(Data extracted from a collection)
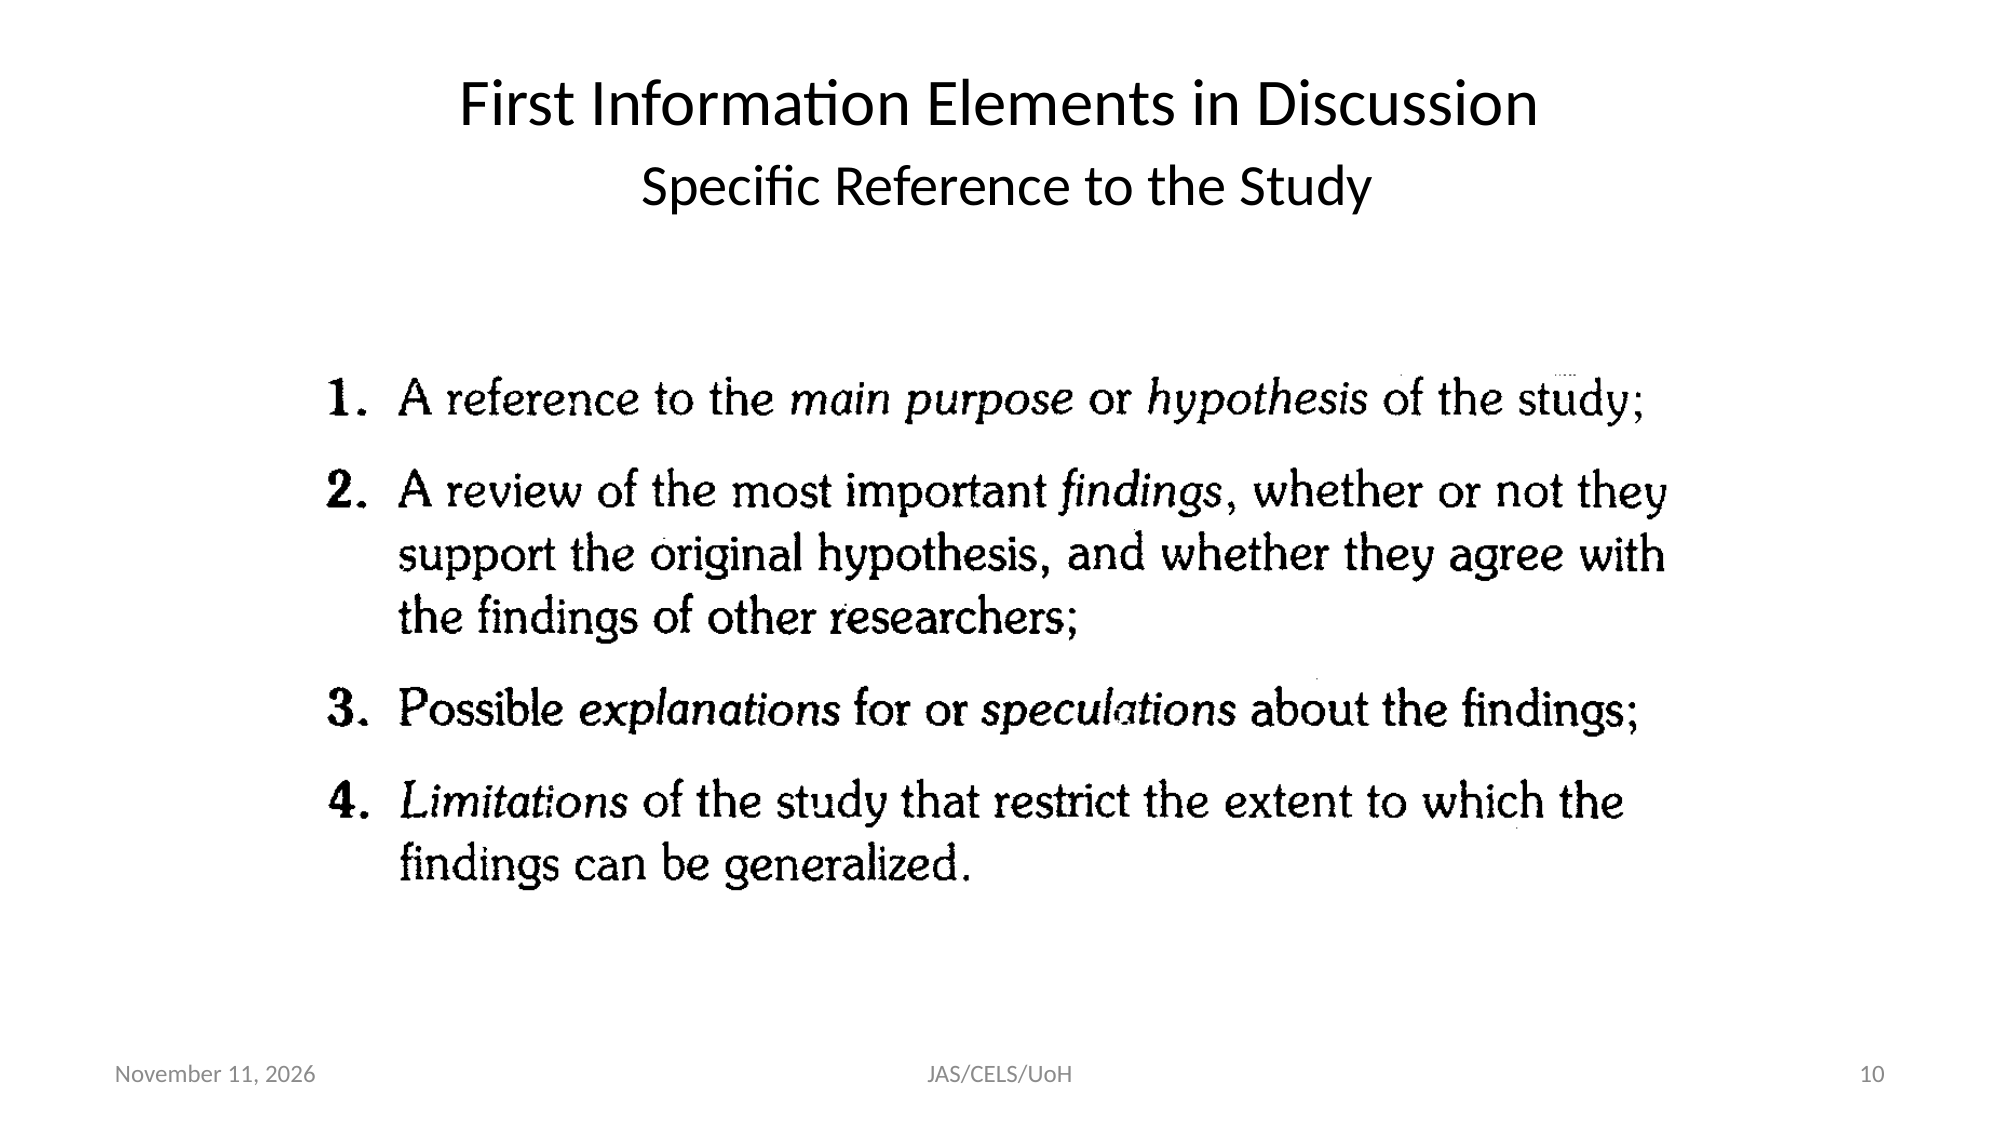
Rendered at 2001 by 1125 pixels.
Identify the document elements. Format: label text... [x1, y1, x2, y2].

title First Information Elements in Discussion Specific Reference to the Study [99, 45, 1900, 233]
footer JAS/CELS/UoH [683, 1042, 1317, 1103]
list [324, 366, 1676, 901]
slide_number 10 [1433, 1042, 1900, 1103]
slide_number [99, 1042, 567, 1103]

▶ **Exercise prompt**
Transcribe each line above exactly, pictures excluded.

▶ **Answer space**
Rendered at 2001 by 1125 pixels.
Identify the document elements. Format: label text... [x1, y1, x2, y2].

title First Information Elements in Discussion Specific Reference to the Study [99, 45, 1900, 233]
footer JAS/CELS/UoH [683, 1042, 1317, 1103]
list [324, 366, 1676, 901]
slide_number 10 [1433, 1042, 1900, 1103]
slide_number [99, 1042, 567, 1103]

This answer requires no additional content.